Where a line of the entries below includes the string "Thuja", count it. Give only the resulting number.

### Entries provided

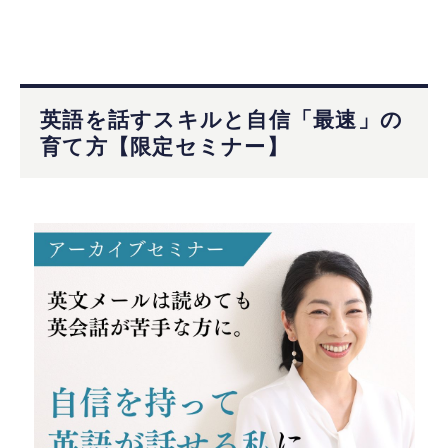
英語を話すスキルと自信「最速」の
育て方【限定セミナー】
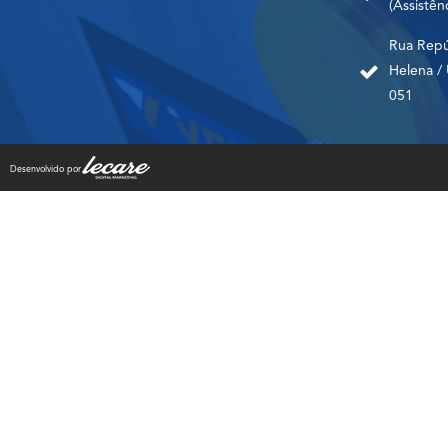
(Assistên
Rua Repúb
Helena /
051
Desenvolvido por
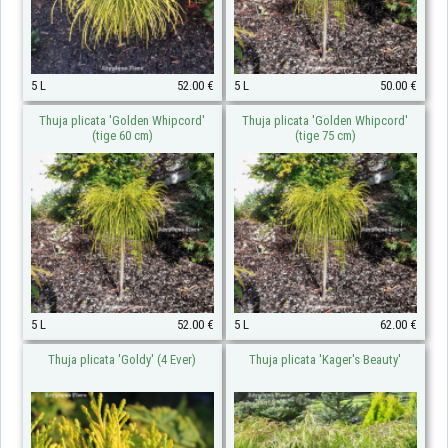
5 L
52.00 €
5 L
50.00 €
Thuja plicata 'Golden Whipcord'
Thuja plicata 'Golden Whipcord'
(tige 60 cm)
(tige 75 cm)
5 L
52.00 €
5 L
62.00 €
Thuja plicata 'Goldy' (4 Ever)
Thuja plicata 'Kager's Beauty'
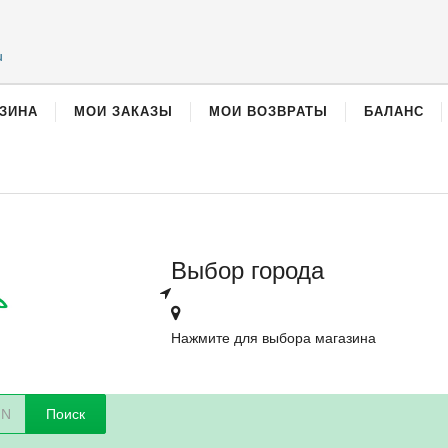
u
ЗИНА
МОИ ЗАКАЗЫ
МОИ ВОЗВРАТЫ
БАЛАНС
Выбор города
Нажмите для выбора магазина
Поиск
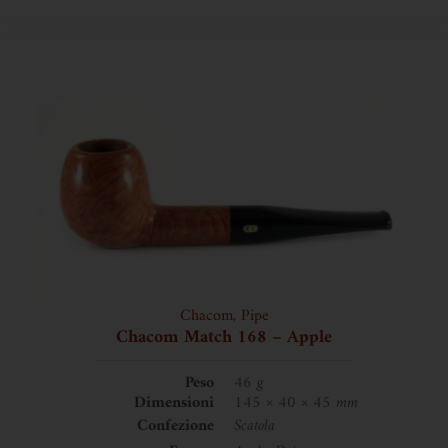
Chacom
,
Pipe
Chacom Match 168 – Apple
Peso
46 g
Dimensioni
145 × 40 × 45 mm
Confezione
Scatola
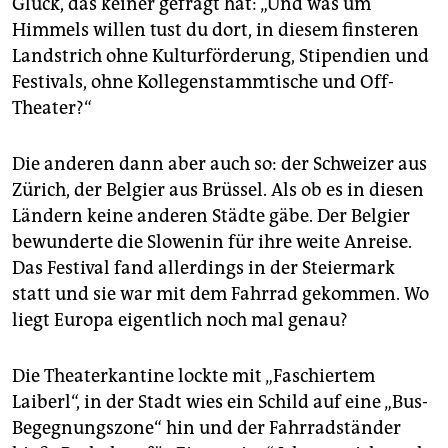
Glück, das keiner gefragt hat: „Und was um
epaper login
Himmels willen tust du dort, in diesem finsteren
Landstrich ohne Kulturförderung, Stipendien und
Festivals, ohne Kollegenstammtische und Off-
Theater?“
Die anderen dann aber auch so: der Schweizer aus
Zürich, der Belgier aus Brüssel. Als ob es in diesen
Ländern keine anderen Städte gäbe. Der Belgier
bewunderte die Slowenin für ihre weite Anreise.
Das Festival fand allerdings in der Steiermark
statt und sie war mit dem Fahrrad gekommen. Wo
liegt Europa eigentlich noch mal genau?
Die Theaterkantine lockte mit „Faschiertem
Laiberl“, in der Stadt wies ein Schild auf eine „Bus-
Begegnungszone“ hin und der Fahrradständer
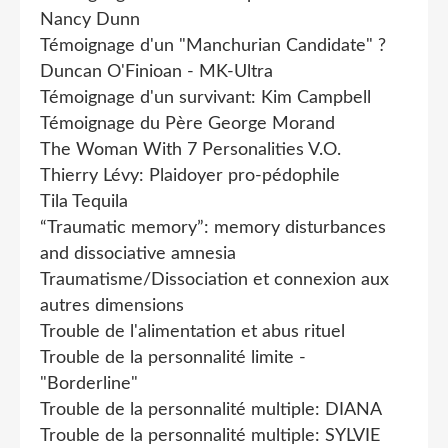
Nancy Dunn
Témoignage d'un "Manchurian Candidate" ?
Duncan O'Finioan - MK-Ultra
Témoignage d'un survivant: Kim Campbell
Témoignage du Père George Morand
The Woman With 7 Personalities V.O.
Thierry Lévy: Plaidoyer pro-pédophile
Tila Tequila
“Traumatic memory”: memory disturbances
and dissociative amnesia
Traumatisme/Dissociation et connexion aux
autres dimensions
Trouble de l'alimentation et abus rituel
Trouble de la personnalité limite -
"Borderline"
Trouble de la personnalité multiple: DIANA
Trouble de la personnalité multiple: SYLVIE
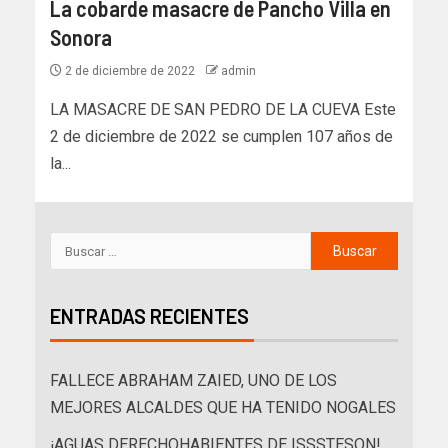
La cobarde masacre de Pancho Villa en
Sonora
2 de diciembre de 2022
admin
LA MASACRE DE SAN PEDRO DE LA CUEVA Este
2 de diciembre de 2022 se cumplen 107 años de
la...
ENTRADAS RECIENTES
FALLECE ABRAHAM ZAIED, UNO DE LOS
MEJORES ALCALDES QUE HA TENIDO NOGALES
¡AGUAS DERECHOHABIENTES DE ISSSTESON!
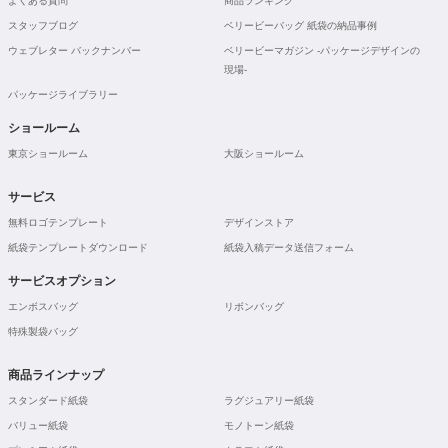
よくある質問
商品ランキング
スタッフブログ
ベリービーバッグ 紙袋の納品事例
ウェブレター バックナンバー
ベリービーマガジン -パッケージデザインの
現場-
パッケージライブラリー
ショールーム
東京ショールーム
大阪ショールーム
サービス
無料ロゴテンプレート
デザインストア
紙袋テンプレートダウンロード
紙袋入稿データ送信フォーム
サービスオプション
エンボスバッグ
リボンバッグ
特殊製袋バッグ
商品ラインナップ
スタンダード紙袋
ラグジュアリー紙袋
バリュー紙袋
モノトーン紙袋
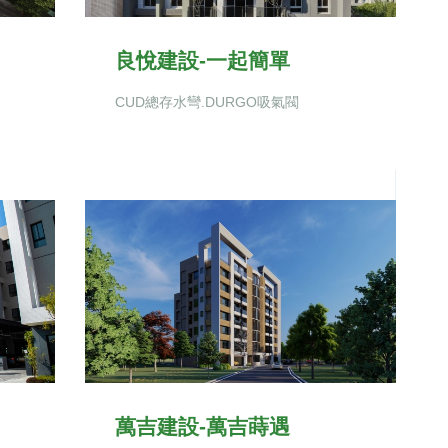
良悅建設-一起簡單
CUD總存水彎.DURGO吸氣閥
萬吉建設-萬吉蒔遇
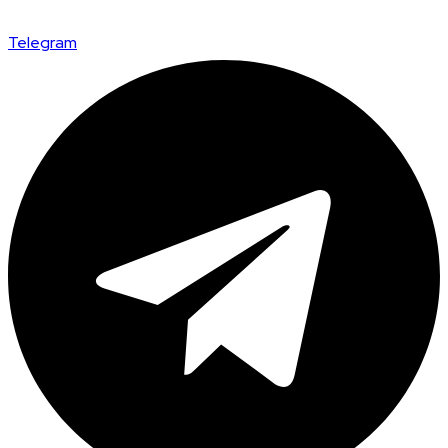
Telegram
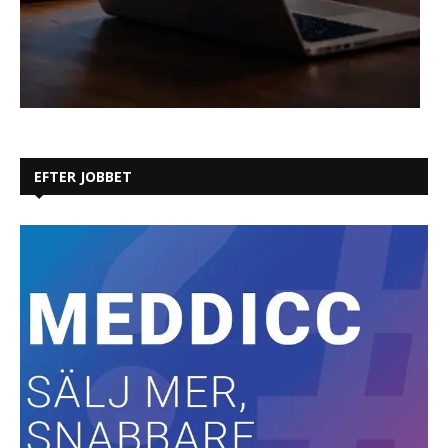
EFTER JOBBET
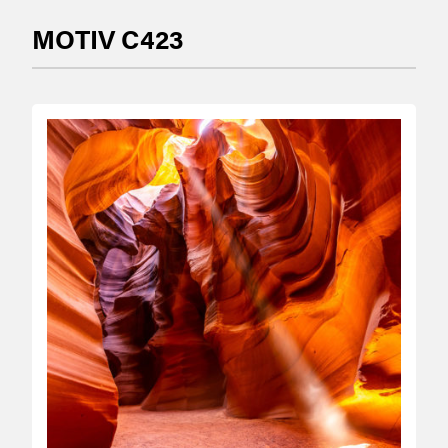
MOTIV C423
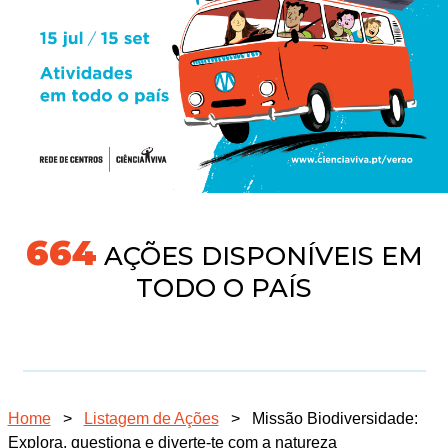
718
AÇÕES DISPONÍVEIS EM
TODO O PAÍS
Home
>
Listagem de Ações
>
Missão Biodiversidade:
Explora, questiona e diverte-te com a natureza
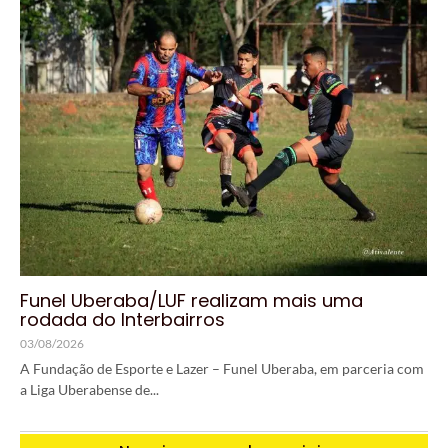
Funel Uberaba/LUF realizam mais uma
rodada do Interbairros
03/08/2026
A Fundação de Esporte e Lazer – Funel Uberaba, em parceria com
a Liga Uberabense de...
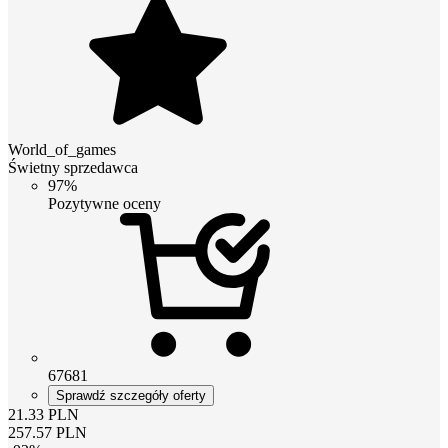
World_of_games
Świetny sprzedawca
97%
Pozytywne oceny
67681
Sprawdź szczegóły oferty
21.33
PLN
257.57
PLN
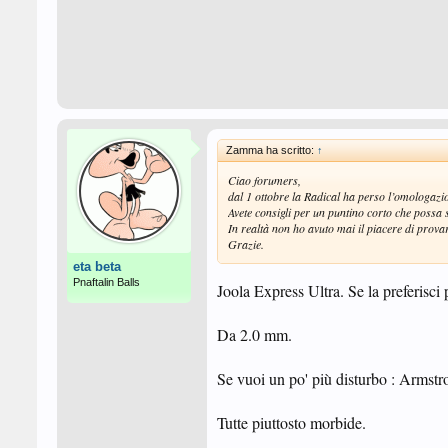
Zamma ha scritto:
↑
Ciao forumers,
dal 1 ottobre la Radical ha perso l’omologazi
Avete consigli per un puntino corto che possa
In realtà non ho avuto mai il piacere di provar
Grazie.
eta beta
Pnaftalin Balls
Joola Express Ultra. Se la preferisci
Da 2.0 mm.
Se vuoi un po' più disturbo : Armst
Tutte piuttosto morbide.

######

- [Solved exercise]: 4